_EXERCISE 1_: In the records, rewrite everything from the first line through the line containing "- Realizar testes", inclusive, changing "NLP" to "PLN" and leaving the rest as is. Omit the pictures from your output.

_SELECTED EXCERPT_:
Activism and BDS Beat 7 December 2012
Harjo posted early this morning on her Facebook page that she was boarding a flight to Tel Aviv, which alerted activists and colleagues about her trip.
“Joy is a valued friend and colleague, but I disagree with her decision to go to Tel Aviv to perform. I regret not reaching out to her sooner in this regard, which might have changed her mind,” Robert Warrior, Director of American Indian Studies at the University of Illinois at Urbana-Champaign, told The Electronic Intifada.
Warrior, who is founding president of the Native American and Indigenous Studies Association, has himself signed on to the call for academic and cultural boycott of Israel.
“I speak out publicly opposing the occupation whenever I get the chance,” Warrior said, “I have been to Palestine twice, and I was a student of Edward Said. Opposing the occupation is among my most important causes.”
Born in Tulsa, Oklahoma, a member of the Mvskoke Nation (also known as Muskogee Creek), Joy Harjo has been nationally and internationally acclaimed for her cultural and political contributions, especially her feminist writing, dating back to the 1970s. She has received numerous awards for her work.
In the video above, Harjo performs, “I Give It Back: A Poem to Get Rid of Fear.”
Harjo unaware of boycott
Given that she was en route to Tel Aviv, Harjo had not responded to an email asking for comment, but soon after landing she posted this message on her Facebook page:
I didn’t know about the boycott until it was too late. My trip was posted here for a month. A person made it their campaign to question my integrity and notify others without speaking with me. I am a Mvskoke person living on occupied lands. I am in support of human rights. My music and poetry take me into the world to speak and sing a compassion that is still beyond me. I am learning yet. Mvto cehacares.

_RECORDS SUPPLIED_:

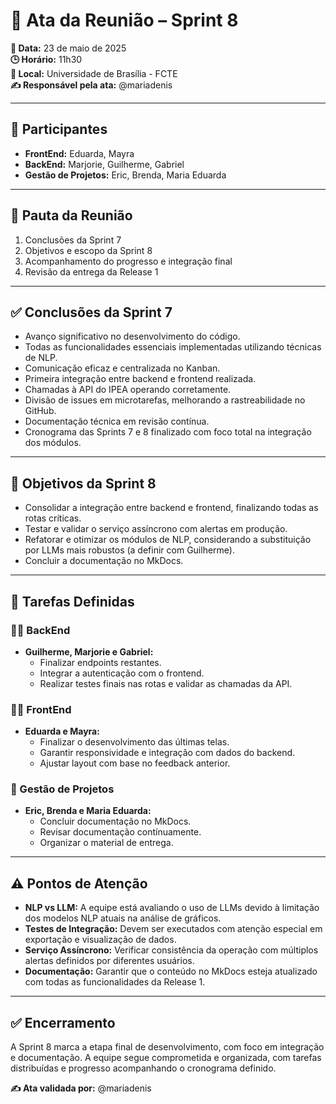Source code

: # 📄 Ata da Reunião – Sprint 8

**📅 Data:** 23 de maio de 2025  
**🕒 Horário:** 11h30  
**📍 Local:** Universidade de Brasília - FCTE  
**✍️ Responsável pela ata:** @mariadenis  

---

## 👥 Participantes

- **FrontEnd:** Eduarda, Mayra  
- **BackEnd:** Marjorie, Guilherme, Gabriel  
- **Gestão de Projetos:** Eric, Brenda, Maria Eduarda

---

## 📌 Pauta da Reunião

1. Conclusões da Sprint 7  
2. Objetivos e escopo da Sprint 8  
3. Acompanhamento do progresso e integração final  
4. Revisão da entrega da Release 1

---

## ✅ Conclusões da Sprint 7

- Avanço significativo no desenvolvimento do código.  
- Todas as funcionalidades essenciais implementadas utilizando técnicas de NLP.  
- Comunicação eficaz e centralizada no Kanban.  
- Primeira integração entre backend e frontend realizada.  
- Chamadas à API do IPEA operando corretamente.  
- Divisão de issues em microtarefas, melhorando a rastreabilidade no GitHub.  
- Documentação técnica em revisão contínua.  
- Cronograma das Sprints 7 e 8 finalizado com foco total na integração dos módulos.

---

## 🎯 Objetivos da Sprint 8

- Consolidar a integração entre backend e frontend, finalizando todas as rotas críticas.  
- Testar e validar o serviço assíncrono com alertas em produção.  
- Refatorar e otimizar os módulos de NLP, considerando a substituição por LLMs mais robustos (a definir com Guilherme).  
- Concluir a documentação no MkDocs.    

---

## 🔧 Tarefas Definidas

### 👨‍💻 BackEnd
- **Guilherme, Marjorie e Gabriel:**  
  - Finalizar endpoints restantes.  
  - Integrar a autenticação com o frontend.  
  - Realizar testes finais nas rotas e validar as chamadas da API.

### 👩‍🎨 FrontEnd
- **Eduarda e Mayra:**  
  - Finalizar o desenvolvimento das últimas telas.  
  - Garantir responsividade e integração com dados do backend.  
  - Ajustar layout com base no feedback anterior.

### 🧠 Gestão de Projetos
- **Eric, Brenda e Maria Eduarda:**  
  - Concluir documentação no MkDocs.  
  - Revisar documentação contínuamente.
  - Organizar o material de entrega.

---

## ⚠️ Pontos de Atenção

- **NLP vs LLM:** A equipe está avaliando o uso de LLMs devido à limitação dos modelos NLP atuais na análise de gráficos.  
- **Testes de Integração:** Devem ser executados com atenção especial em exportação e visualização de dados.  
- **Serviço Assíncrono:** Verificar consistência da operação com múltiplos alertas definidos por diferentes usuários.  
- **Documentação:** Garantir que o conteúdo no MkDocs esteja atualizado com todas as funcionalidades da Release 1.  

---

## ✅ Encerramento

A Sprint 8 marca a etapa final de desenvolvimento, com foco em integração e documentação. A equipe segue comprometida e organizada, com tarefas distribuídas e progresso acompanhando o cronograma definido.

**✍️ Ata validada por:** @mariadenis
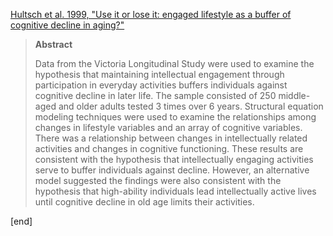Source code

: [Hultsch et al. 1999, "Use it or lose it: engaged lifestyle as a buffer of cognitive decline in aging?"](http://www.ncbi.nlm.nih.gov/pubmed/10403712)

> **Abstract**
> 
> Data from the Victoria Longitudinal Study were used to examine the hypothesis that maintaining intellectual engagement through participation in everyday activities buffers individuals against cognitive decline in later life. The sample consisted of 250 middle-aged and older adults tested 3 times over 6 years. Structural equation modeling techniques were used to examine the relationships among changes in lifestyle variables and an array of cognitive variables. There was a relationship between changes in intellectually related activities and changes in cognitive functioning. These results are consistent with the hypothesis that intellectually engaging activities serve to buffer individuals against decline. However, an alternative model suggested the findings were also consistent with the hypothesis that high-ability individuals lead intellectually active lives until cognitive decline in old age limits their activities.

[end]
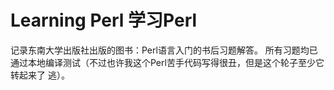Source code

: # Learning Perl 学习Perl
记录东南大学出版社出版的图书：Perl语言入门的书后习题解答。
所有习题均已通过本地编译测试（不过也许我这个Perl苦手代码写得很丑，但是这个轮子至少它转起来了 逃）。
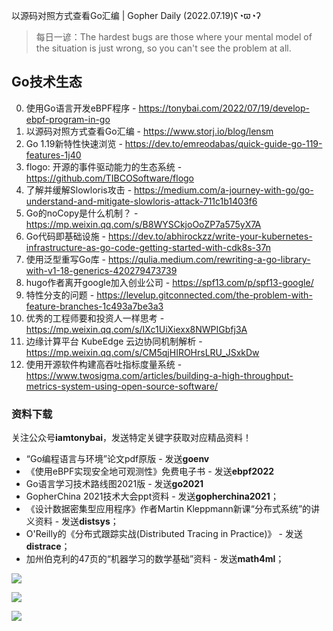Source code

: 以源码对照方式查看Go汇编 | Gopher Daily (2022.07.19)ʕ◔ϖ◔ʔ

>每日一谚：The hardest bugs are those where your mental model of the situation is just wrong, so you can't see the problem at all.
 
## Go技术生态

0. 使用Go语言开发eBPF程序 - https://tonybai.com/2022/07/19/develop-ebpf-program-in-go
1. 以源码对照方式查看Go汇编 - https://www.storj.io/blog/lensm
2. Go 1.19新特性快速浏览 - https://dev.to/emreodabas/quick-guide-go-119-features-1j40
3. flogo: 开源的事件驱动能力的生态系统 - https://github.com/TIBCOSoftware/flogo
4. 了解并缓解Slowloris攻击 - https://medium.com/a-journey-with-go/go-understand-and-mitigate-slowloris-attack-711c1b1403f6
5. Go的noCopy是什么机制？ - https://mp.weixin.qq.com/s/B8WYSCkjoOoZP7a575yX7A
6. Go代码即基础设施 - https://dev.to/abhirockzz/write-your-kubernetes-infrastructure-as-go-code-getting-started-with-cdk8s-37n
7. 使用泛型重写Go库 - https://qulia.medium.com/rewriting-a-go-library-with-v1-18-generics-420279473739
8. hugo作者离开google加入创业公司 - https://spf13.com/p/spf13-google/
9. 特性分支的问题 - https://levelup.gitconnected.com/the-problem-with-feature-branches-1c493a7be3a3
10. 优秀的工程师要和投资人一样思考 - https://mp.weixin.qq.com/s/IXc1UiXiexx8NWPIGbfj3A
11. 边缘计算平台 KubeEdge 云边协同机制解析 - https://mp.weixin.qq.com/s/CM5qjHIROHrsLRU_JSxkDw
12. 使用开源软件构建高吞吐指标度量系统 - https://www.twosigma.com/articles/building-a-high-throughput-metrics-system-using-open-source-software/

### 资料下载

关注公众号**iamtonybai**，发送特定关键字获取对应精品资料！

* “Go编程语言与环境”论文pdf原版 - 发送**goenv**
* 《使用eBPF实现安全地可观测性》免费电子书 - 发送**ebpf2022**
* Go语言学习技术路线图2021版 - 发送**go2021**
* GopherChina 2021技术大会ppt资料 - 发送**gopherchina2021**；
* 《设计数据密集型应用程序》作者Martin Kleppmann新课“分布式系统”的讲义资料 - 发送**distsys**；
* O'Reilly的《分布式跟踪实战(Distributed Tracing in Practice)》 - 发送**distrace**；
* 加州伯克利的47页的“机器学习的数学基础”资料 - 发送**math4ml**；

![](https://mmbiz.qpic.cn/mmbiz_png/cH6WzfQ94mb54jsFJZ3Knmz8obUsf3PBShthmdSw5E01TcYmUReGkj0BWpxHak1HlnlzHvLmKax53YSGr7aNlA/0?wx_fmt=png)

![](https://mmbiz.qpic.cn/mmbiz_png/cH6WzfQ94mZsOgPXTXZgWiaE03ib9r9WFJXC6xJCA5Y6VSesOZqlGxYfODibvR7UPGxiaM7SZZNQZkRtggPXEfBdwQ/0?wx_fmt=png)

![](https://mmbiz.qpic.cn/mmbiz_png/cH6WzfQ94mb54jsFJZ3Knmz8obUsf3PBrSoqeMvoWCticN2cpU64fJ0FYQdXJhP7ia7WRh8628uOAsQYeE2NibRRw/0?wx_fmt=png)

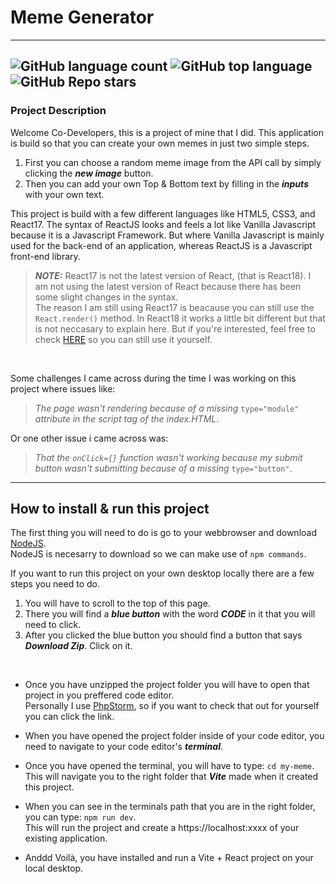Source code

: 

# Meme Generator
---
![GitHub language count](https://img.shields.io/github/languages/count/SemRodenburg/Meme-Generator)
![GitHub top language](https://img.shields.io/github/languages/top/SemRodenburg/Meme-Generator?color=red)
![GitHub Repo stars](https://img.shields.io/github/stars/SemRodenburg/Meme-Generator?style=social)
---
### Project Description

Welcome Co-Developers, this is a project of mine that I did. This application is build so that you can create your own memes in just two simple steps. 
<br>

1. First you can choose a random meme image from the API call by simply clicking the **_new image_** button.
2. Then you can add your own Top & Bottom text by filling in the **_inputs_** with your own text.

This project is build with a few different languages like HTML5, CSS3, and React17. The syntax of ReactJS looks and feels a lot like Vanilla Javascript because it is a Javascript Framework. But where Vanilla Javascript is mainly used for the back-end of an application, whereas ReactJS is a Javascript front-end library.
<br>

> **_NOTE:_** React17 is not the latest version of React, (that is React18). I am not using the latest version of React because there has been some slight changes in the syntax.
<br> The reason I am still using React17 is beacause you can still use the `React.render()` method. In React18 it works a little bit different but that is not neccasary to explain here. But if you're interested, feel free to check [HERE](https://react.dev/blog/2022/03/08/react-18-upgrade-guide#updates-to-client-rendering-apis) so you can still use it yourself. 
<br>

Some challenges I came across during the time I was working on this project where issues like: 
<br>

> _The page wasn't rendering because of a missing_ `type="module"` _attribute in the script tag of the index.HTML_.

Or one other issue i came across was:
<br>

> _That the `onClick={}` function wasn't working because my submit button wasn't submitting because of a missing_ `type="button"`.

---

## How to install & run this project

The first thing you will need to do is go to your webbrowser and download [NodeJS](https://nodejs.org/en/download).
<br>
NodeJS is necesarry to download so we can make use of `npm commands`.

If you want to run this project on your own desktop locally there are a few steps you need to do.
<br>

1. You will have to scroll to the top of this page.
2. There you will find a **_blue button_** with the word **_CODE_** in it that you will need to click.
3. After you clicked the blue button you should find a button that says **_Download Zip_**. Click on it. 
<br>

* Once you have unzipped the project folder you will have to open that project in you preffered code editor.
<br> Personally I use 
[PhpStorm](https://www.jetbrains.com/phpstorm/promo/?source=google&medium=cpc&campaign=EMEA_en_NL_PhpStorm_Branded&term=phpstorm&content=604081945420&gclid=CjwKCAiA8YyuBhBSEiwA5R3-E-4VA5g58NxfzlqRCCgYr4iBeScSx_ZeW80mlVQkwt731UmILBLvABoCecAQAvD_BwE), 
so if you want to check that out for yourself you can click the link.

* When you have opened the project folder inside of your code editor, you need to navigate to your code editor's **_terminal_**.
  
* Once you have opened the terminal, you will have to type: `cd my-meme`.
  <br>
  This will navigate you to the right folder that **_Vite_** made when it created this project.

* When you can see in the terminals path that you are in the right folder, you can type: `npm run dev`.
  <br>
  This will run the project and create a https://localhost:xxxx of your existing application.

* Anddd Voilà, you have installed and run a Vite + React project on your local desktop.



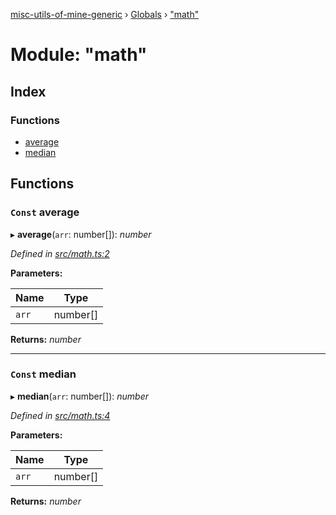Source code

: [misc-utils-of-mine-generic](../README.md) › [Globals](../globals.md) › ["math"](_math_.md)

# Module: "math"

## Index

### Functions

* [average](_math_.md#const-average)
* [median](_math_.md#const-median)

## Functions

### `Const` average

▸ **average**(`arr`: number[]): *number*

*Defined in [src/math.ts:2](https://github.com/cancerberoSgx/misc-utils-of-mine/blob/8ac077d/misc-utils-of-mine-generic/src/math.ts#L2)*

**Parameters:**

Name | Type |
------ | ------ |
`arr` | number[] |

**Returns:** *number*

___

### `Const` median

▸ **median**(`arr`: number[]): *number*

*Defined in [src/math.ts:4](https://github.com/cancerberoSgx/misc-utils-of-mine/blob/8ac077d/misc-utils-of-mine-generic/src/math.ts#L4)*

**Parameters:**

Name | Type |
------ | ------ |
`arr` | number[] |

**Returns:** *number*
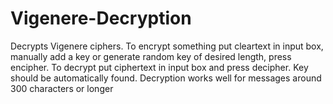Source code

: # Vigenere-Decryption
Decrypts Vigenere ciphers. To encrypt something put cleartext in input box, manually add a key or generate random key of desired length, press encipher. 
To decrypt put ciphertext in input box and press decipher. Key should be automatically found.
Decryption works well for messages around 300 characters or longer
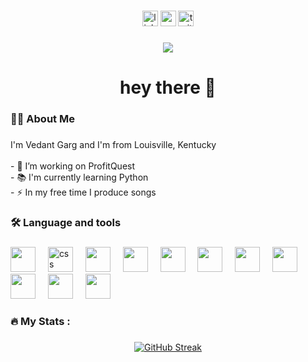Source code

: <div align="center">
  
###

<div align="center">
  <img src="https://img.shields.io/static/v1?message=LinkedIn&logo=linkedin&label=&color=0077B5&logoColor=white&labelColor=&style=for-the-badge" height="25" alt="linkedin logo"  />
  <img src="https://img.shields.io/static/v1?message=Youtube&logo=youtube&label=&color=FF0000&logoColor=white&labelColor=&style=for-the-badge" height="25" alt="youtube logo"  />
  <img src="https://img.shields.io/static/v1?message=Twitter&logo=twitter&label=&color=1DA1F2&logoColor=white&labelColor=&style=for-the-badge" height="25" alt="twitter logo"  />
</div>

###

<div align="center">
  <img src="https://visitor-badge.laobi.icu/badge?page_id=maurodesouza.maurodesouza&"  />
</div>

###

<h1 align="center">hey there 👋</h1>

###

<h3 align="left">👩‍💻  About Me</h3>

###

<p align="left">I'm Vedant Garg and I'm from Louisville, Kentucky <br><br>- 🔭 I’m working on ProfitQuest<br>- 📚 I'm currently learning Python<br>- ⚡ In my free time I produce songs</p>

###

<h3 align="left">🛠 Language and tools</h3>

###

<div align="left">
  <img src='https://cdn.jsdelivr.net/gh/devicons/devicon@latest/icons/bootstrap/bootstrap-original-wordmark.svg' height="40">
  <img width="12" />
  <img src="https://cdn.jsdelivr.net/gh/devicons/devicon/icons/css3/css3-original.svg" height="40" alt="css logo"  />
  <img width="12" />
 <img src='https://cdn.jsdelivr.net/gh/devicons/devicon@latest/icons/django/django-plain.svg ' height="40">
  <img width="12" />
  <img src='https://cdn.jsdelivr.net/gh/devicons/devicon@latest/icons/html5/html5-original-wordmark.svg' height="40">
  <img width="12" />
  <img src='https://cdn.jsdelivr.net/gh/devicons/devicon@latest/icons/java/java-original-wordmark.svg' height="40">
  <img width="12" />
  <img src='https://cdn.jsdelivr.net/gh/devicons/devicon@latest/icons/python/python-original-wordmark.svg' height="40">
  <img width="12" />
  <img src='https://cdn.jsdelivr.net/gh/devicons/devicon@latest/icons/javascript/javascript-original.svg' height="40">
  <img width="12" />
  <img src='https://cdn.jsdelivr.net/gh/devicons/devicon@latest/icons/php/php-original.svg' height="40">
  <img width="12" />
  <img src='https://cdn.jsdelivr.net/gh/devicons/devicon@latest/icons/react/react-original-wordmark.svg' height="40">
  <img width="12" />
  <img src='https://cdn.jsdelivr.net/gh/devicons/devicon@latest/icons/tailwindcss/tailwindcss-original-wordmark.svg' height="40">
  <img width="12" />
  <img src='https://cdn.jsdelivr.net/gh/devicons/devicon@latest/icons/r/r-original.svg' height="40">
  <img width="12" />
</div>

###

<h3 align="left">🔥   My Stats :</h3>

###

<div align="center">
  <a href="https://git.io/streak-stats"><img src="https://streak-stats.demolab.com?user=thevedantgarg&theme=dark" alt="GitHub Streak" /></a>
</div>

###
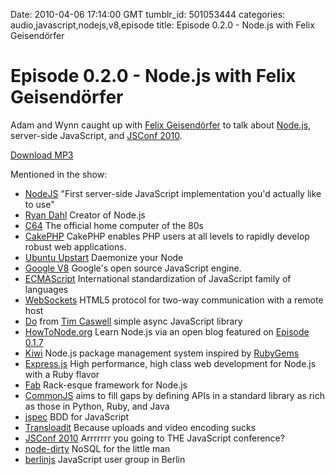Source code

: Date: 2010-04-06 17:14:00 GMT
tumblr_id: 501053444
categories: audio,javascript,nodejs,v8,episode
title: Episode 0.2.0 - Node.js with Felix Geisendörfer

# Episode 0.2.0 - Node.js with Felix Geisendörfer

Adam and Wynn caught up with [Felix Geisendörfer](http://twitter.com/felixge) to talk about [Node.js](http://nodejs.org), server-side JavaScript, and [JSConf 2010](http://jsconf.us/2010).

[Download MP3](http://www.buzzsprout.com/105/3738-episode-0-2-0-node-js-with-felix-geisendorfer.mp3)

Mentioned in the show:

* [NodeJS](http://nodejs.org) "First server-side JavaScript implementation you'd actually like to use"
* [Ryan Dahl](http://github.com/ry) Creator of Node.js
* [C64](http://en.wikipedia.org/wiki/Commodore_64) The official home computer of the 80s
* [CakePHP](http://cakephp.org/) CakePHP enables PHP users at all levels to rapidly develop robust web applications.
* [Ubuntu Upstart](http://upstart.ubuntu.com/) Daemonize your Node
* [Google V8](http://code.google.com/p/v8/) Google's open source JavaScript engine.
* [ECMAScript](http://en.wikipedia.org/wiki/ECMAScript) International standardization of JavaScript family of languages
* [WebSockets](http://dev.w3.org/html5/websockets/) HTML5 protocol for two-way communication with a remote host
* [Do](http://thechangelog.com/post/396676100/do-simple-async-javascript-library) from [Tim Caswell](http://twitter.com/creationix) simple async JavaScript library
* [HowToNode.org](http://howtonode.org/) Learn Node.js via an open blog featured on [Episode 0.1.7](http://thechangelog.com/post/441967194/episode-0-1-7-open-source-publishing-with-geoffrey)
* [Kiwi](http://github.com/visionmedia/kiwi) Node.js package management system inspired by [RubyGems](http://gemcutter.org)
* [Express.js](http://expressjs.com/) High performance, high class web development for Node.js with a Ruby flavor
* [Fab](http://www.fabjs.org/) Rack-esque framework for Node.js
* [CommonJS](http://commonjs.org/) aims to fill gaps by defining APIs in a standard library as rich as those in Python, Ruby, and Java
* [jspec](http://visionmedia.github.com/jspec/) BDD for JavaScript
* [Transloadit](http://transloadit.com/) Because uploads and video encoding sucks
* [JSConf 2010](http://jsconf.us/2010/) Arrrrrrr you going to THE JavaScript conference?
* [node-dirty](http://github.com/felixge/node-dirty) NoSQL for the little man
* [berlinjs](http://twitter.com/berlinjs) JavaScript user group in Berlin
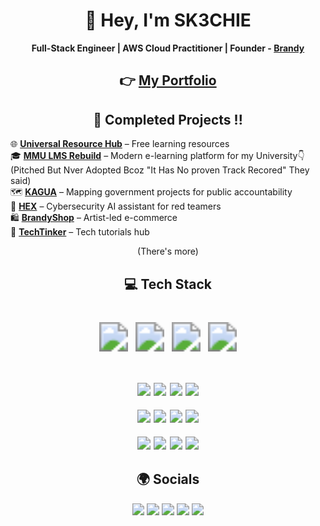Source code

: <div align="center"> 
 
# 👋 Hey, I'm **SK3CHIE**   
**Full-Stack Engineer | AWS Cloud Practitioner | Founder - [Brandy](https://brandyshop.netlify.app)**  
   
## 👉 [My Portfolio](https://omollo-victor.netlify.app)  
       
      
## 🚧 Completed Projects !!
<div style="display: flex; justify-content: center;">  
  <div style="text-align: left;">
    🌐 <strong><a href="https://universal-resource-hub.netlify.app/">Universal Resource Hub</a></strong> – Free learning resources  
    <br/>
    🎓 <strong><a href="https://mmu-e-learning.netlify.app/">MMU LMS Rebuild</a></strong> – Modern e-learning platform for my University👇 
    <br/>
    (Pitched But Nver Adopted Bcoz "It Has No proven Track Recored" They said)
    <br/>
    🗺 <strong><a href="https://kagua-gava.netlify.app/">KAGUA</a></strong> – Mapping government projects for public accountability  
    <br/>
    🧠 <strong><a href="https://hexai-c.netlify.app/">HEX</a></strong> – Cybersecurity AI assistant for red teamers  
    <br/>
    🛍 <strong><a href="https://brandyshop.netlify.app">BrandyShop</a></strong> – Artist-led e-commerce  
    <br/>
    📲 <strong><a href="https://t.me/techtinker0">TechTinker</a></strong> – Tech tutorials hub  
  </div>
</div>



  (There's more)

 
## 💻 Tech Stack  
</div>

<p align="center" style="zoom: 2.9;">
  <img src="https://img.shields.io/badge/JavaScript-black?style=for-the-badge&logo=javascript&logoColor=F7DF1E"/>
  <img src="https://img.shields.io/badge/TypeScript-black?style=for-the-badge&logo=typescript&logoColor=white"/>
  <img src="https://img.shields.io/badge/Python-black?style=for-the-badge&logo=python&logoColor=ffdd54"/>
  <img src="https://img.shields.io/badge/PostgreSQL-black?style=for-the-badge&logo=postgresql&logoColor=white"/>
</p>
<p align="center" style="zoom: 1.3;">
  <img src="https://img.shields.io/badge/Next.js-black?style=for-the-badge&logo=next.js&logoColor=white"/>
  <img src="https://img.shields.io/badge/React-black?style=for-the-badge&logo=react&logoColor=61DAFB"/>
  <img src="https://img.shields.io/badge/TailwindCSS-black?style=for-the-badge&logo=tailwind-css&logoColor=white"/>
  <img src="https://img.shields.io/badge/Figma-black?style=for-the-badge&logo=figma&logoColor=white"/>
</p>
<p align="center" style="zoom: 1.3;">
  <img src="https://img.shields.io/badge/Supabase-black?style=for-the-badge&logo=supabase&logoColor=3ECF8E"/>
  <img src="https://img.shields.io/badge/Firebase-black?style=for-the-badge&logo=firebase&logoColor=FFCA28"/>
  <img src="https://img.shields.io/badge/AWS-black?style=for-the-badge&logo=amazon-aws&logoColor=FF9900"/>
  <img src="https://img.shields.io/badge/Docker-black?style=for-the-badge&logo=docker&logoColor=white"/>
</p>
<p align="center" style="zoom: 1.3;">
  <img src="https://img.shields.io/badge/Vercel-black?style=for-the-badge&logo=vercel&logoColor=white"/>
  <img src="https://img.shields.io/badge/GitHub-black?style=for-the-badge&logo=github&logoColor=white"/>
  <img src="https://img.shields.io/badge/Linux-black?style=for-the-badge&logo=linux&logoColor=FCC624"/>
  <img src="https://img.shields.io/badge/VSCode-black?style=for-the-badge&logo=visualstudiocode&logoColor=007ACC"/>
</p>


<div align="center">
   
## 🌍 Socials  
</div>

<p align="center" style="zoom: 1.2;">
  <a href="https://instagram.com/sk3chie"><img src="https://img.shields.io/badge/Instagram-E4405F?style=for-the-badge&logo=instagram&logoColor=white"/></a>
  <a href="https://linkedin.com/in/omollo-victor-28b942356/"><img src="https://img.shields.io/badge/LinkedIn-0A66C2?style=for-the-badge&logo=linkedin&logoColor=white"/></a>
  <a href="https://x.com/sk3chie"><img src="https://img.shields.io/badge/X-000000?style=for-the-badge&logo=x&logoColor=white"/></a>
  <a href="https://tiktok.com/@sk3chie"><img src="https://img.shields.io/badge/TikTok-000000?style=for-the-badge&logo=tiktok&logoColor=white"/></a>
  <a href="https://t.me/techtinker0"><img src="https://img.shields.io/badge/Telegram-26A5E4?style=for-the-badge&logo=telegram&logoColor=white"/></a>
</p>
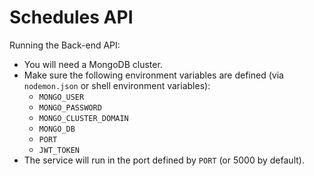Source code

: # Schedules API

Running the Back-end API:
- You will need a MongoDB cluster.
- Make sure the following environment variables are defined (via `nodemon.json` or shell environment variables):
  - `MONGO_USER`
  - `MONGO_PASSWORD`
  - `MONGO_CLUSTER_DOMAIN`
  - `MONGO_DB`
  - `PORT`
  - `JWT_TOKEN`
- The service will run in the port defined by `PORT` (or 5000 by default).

_EXERCISE 2_: Put this sentence from the article about Joy Harjo's trip to Tel Aviv into French: "Warrior, who is founding president of the Native American and Indigenous Studies Association, has himself signed on to the call for academic and cultural boycott of Israel."

_OUTPUT 1_:
Source code

: # 📄 Ata da Reunião – Sprint 8

**📅 Data:** 23 de maio de 2025  
**🕒 Horário:** 11h30  
**📍 Local:** Universidade de Brasília - FCTE  
**✍️ Responsável pela ata:** @mariadenis  

---

## 👥 Participantes

- **FrontEnd:** Eduarda, Mayra  
- **BackEnd:** Marjorie, Guilherme, Gabriel  
- **Gestão de Projetos:** Eric, Brenda, Maria Eduarda

---

## 📌 Pauta da Reunião

1. Conclusões da Sprint 7  
2. Objetivos e escopo da Sprint 8  
3. Acompanhamento do progresso e integração final  
4. Revisão da entrega da Release 1

---

## ✅ Conclusões da Sprint 7

- Avanço significativo no desenvolvimento do código.  
- Todas as funcionalidades essenciais implementadas utilizando técnicas de PLN.  
- Comunicação eficaz e centralizada no Kanban.  
- Primeira integração entre backend e frontend realizada.  
- Chamadas à API do IPEA operando corretamente.  
- Divisão de issues em microtarefas, melhorando a rastreabilidade no GitHub.  
- Documentação técnica em revisão contínua.  
- Cronograma das Sprints 7 e 8 finalizado com foco total na integração dos módulos.

---

## 🎯 Objetivos da Sprint 8

- Consolidar a integração entre backend e frontend, finalizando todas as rotas críticas.  
- Testar e validar o serviço assíncrono com alertas em produção.  
- Refatorar e otimizar os módulos de PLN, considerando a substituição por LLMs mais robustos (a definir com Guilherme).  
- Concluir a documentação no MkDocs.    

---

## 🔧 Tarefas Definidas

### 👨‍💻 BackEnd
- **Guilherme, Marjorie e Gabriel:**  
  - Finalizar endpoints restantes.  
  - Integrar a autenticação com o frontend.  
  - Realizar testes finais nas rotas e validar as chamadas da API.

_OUTPUT 2_: Warrior, qui est le président fondateur de la Native American and Indigenous Studies Association, a lui-même signé l'appel au boycott universitaire et culturel d'Israël.